By Peter Wagner
The once powerful Gannett media company — publishers of the Sioux Falls Argus-Leader, Des Moines Register, USA Today and 106 other mostly daily newspapers — has announced it will merge with GateHouse Media. GateHouse is reported to own 156 dailies across America.
Of course, it isn’t really a merger, Gannett is being assumed by GateHouse. Both companies have seen steady grown through acquisitions during recent years, but neither is doing well financially. By combining into one company, the new organization should see huge savings in operational costs and possible increases in advertising revenue. GateHouse, traditionally, operates with less staff than Gannett and is known for cutting staff whenever it buys an additional publication.
Gannett moved mostly away from a focus on the printed newspaper a year and a half ago, putting emphasis on producing its digital products. Gannett and GateHouse, which is owned by New Media Investment Group, are believers in consolidated management and minimum local operating expenses.
With the new firm’s emphasis on an information network dedicated to fewer locally printed pages and less publication days, the plan is to expand the company’s overall digital presence. The hope is to reduce costs through centralized accounting, production and editorial centers and increase national advertising revenue through expanded multicity readership. But the digit content will most likely be built around general interest national news, sports and features — think CNN and USA Today — and reduced coverage of hometown news important to local voters and taxpayers.
The rumor is the new firm probably will shed itself of many of their small, less-profitable, weekly publications. That might be good news for those interested in investing in and upholding the local hometown newspaper. There is a need for locally managed community newspapers. But operating a small, local weekly paper has become financially difficult. Many local communities no longer have a retail base large enough to support a local paper.
The national Democratic Party appears to be responding to this cultural change in a way that could be dangerous to the future of local and national media.
In a recent online article, David Uberti reported one of the Democratic Party’s largest Super PACs, Priorities USA, is reported to be underwriting a $100 million effort to boot President Donald Trump from office. The PAC hopes to do it with a flood of one-sided digital information messages in key swing states that have lost numerous local newspapers.

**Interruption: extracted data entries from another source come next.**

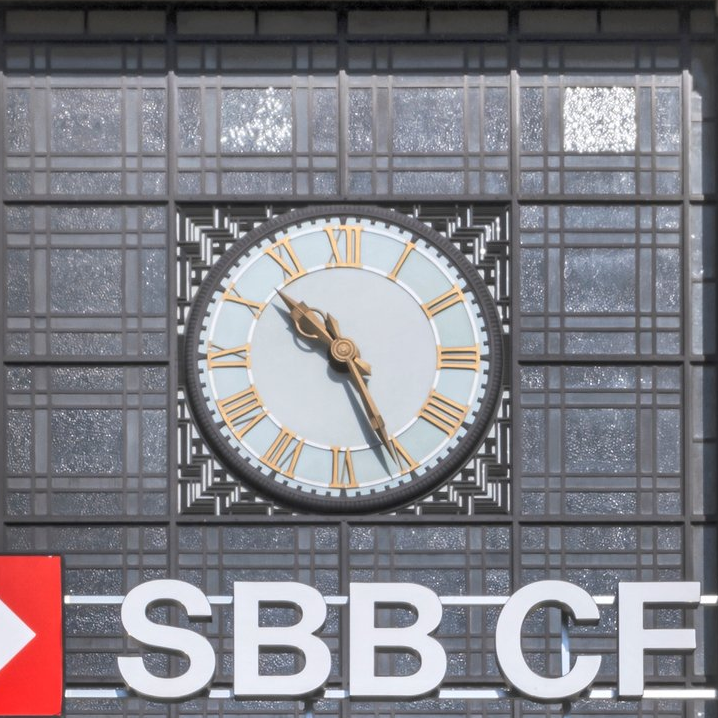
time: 10:26
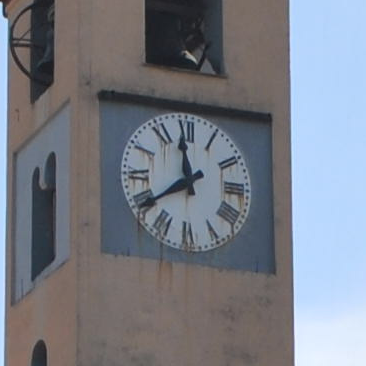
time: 11:39
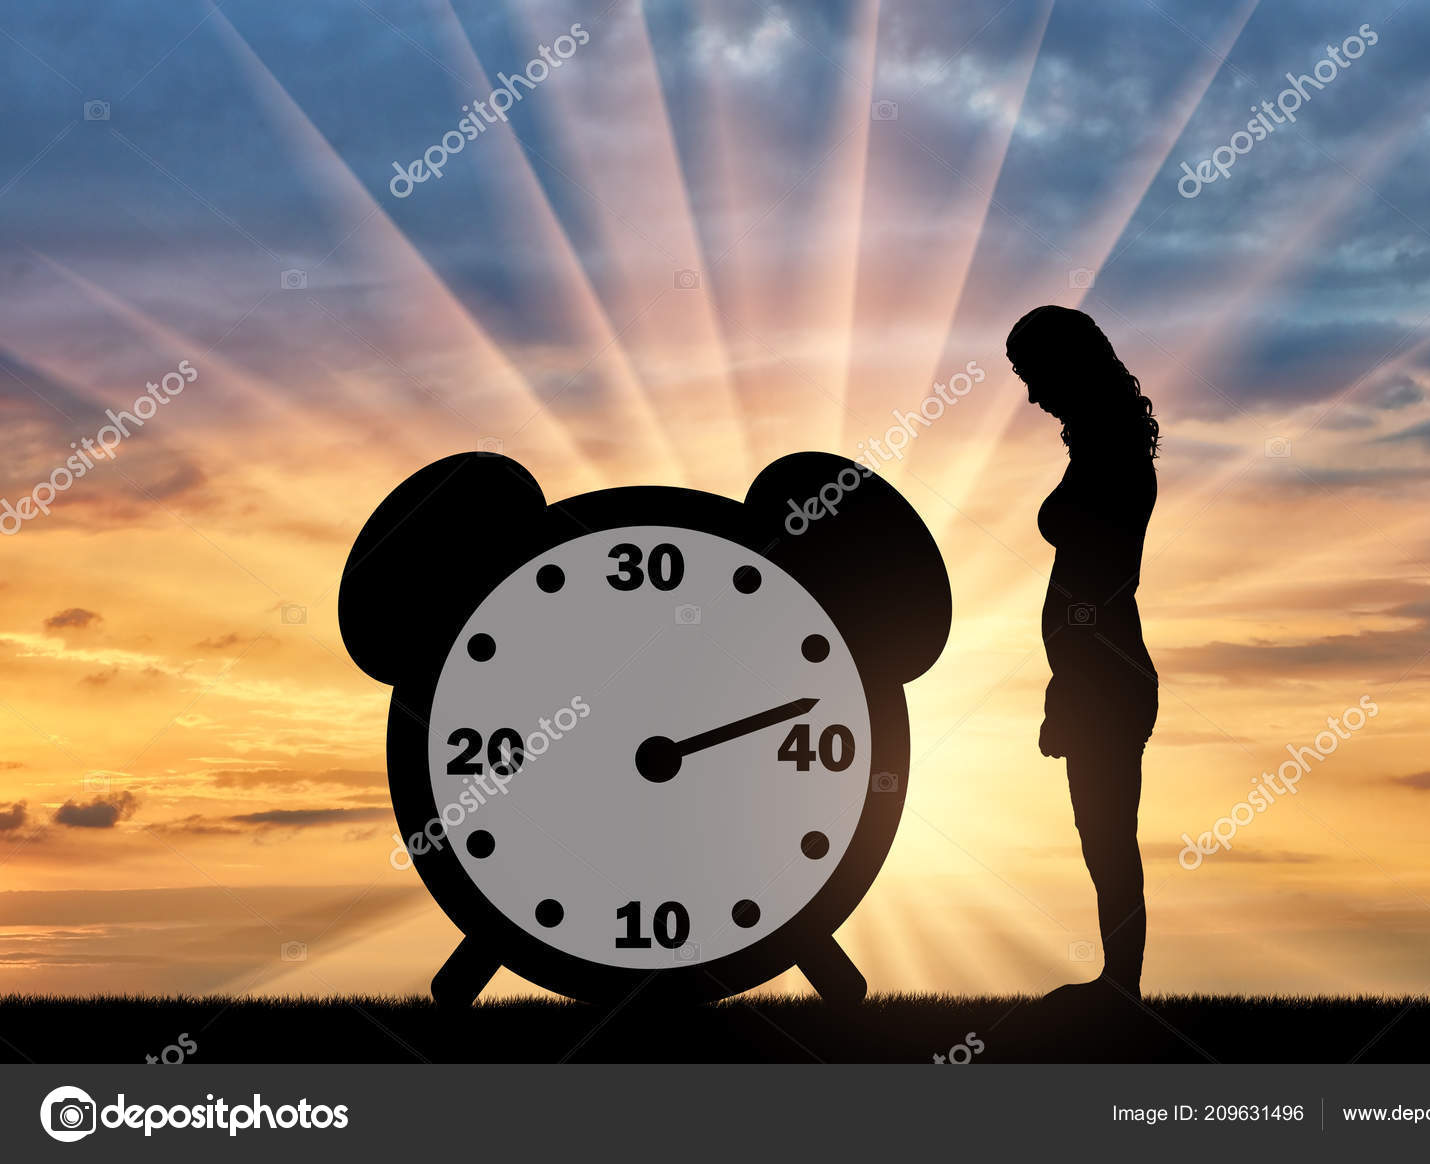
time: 2:12
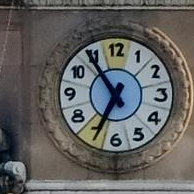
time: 6:54
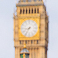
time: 8:35
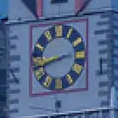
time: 2:42
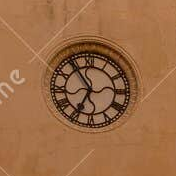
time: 6:54
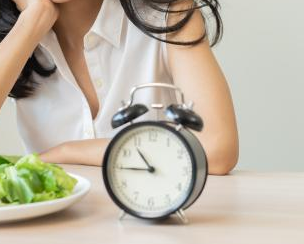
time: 10:45
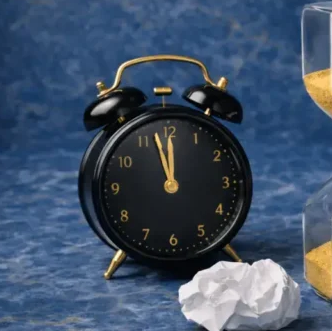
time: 11:57
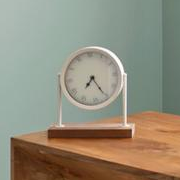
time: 7:25
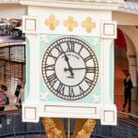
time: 11:13
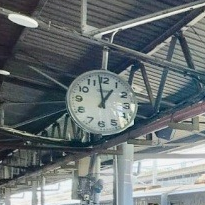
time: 12:58
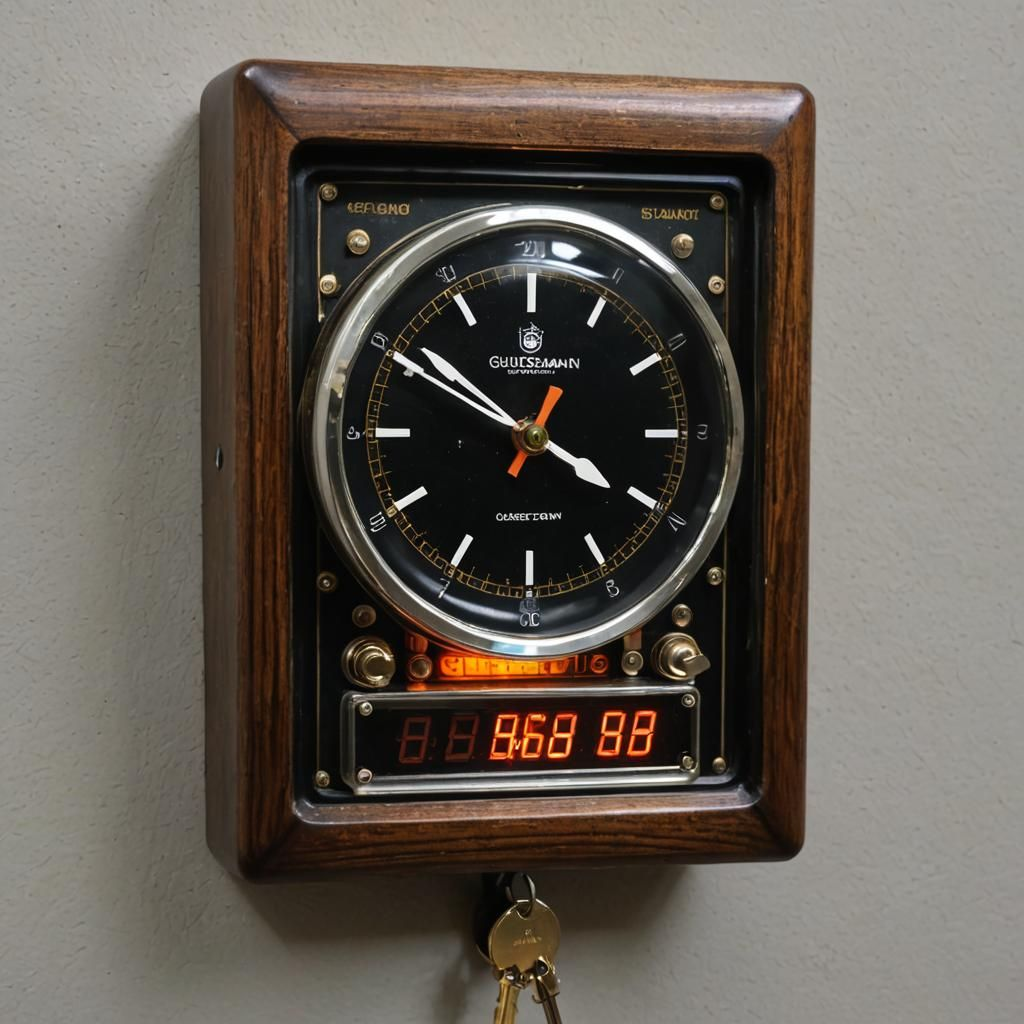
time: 3:50
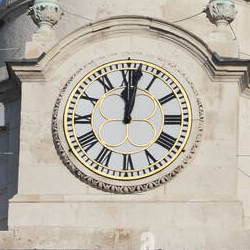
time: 12:01
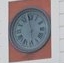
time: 5:58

Four “news” outlets staffed by Democratic operatives will publish state-specific information across social media in Michigan, Pennsylvania, Florida and Wisconsin. They also will boost content to independent sources. The message will be Trump’s economy isn’t working for them.
“This should be covered by local news(papers), but local news is dying,” said Priorities USA communication director Josh Schwerin.
Between 2004 and 2018, an average of 130 newspapers closed each year across the country, according to Penelope Muse Abernathy, a University of North Carolina professor who studies “news deserts.”
That number increased to about 200 last year, with affected areas tending to be “much poorer than average, less educated and much older,” she said.
But news generated and reported by any source with an agenda is not a good thing for our nation or our individual rights and freedom. It is important that local community papers survive if we are going to keep balance and consensus in our communities and across our nation.
Let us hope those who still believe in the printed word, easy to post on the refrigerator and paste in a scrapbook, and capable of challenging wrong and encouraging right, will live long past the death rattle suggested by our competitors.